Previously, employees with three consecutive months or more of continuous employment were entitled to two weeks’ notice or pay in lieu of notice upon being terminated without cause. Once the new provisions come into effect, such notice period increases to three weeks. The notice period continues to increase by one week for each additional year of service completed thereafter, up to a maximum of eight weeks. Employers who provide notice before February 1, 2024 will not be required to follow the new provisions.

The new provisions also require employers to provide a written statement of benefits to employees who are terminated. The statement must set out the employee’s vacation benefits, wages, severance pay and any other benefits and pay arising from their employment with the employer as of the date of the statement. The statement must be given to the employee as follows:

  1. If the employee is given advance working notice of termination, no later than two weeks before the date of the termination; or
  2. If the employee is given pay in lieu of notice, no later than the date of the termination.

Considerations for Employers

Now that the new notice provisions are set to come into force in early 2024, it is recommended that federally regulated employers audit their employment agreements to ensure the agreements provide at least the minimum notice of termination. Note though that non-managerial level employees are protected by the unjust dismissal provisions of the Canada Labour Code and therefore the ability to terminate without cause but with notice is constrained to situations involving a lack of work or discontinuance of a function.

Also based on recent case law, including the Waksdale v.
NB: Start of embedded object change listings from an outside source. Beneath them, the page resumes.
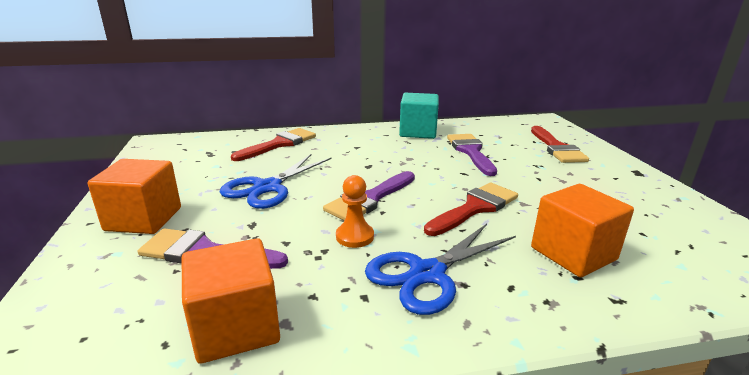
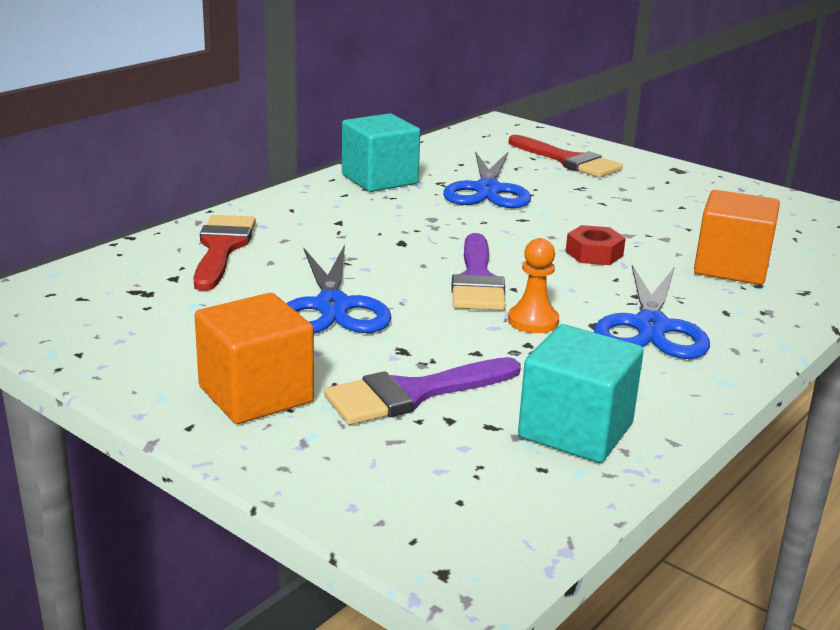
camera: 40 degrees left, 0 degrees up
(236, 327) = (575, 430): orange cube -> turquoise cube
(471, 152) = (487, 190): purple brush -> blue scissors
(475, 208) = (594, 254): red brush -> red nut

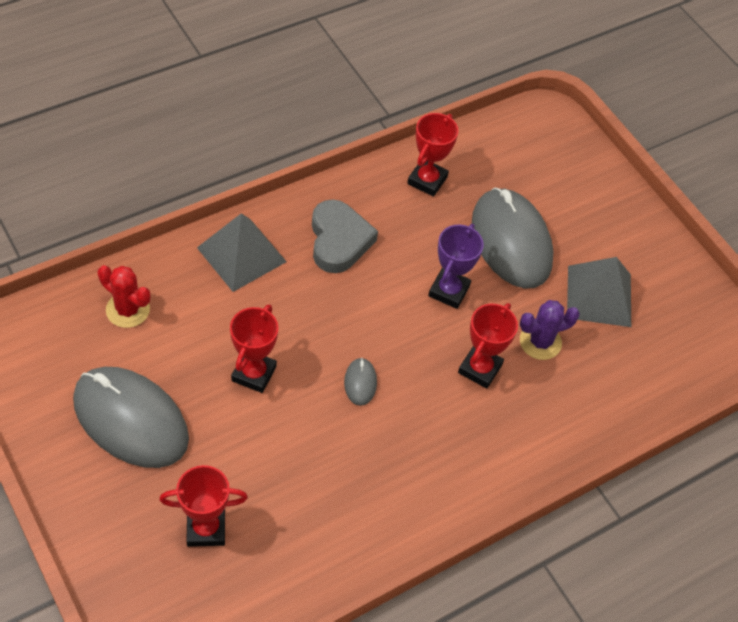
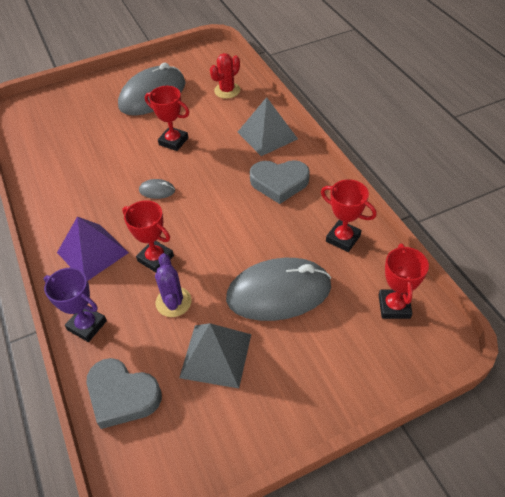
camera: 105 degrees right, 5 degrees down
(206, 528) = (76, 124): red trophy -> red trophy (394, 306)
(449, 291) = (229, 245): purple trophy -> purple trophy (87, 325)
(479, 444) = (92, 252): none -> purple pyramid
(662, 376) = (122, 395): none -> grey heart

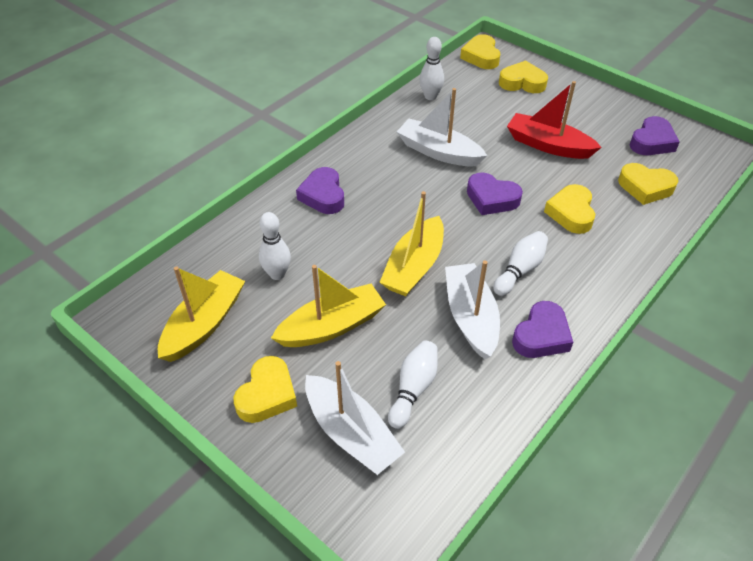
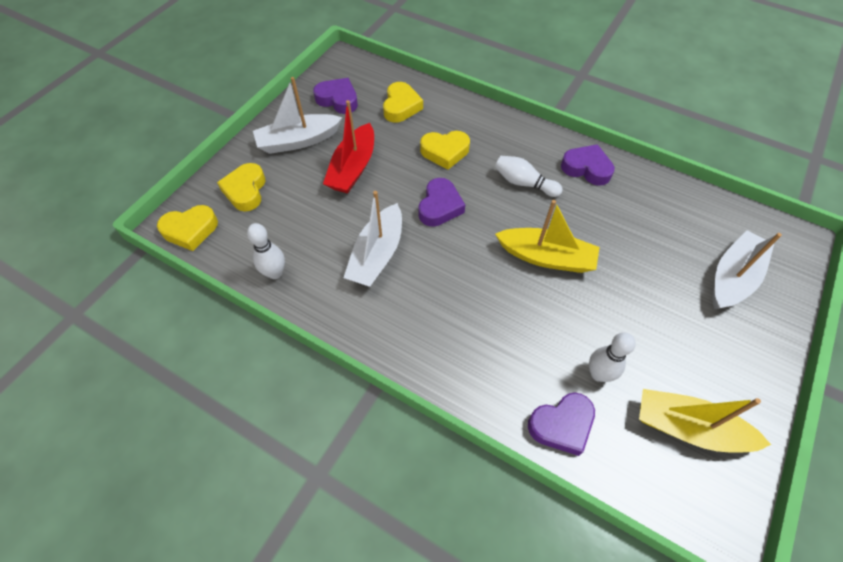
camera: 100 degrees left, 10 degrees up
(267, 394) = (733, 347): yellow heart -> none
(323, 195) = (471, 355): purple heart -> purple heart (561, 425)
(332, 326) = (640, 311): yellow boat -> none
(413, 389) = (673, 242): white bowling pin -> none
(470, 317) = (587, 212): white boat -> white boat (298, 141)

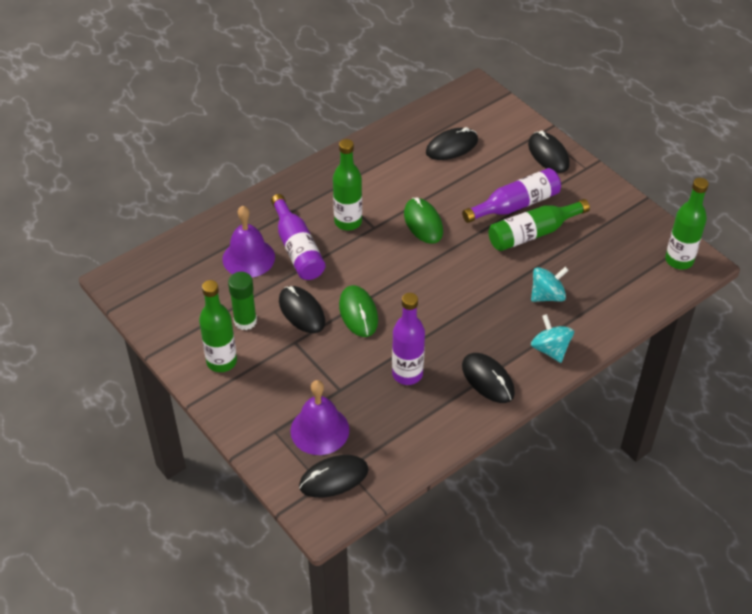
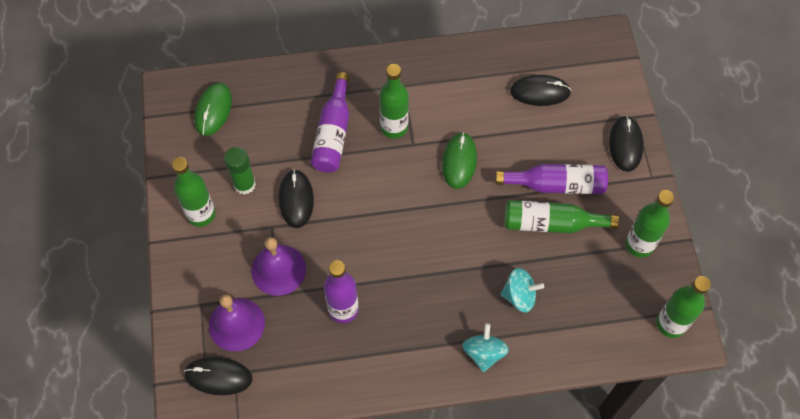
camera: 30 degrees right, 15 degrees up
(248, 258) = (287, 122): purple bell -> purple bell (278, 269)
(358, 313) = (342, 226): green mouse -> green mouse (213, 110)
(487, 380) = (408, 353): black mouse -> none
(612, 217) = (639, 244): none -> green bottle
Swegon North America Inc., decision of the Ontario Court of Appeal, there is heightened risk that contracting out of the minimum standards required by the Canada Labour Code may render the termination clauses in an offending employment contract unenforceable. Meaning, if the agreement contemplates providing less than the minimum notice of termination (by e.g. providing only two weeks of notice in the event of termination), it may be rendered unenforceable. The risk is the employee would be presumptively entitled to “reasonable notice”, which can be far greater than the statutory notice requirements under the Canada Labour Code.


Taking a proactive step and auditing your employment agreements to ensure they are onside the new notice provisions may help avoid greater costs down the road. At a minimum, employers should ensure any new employment agreements entered into conform with the new amendments, on a go-forward basis. And employers are encouraged to not ignore the post-termination benefit statement requirement after February 1, 2024.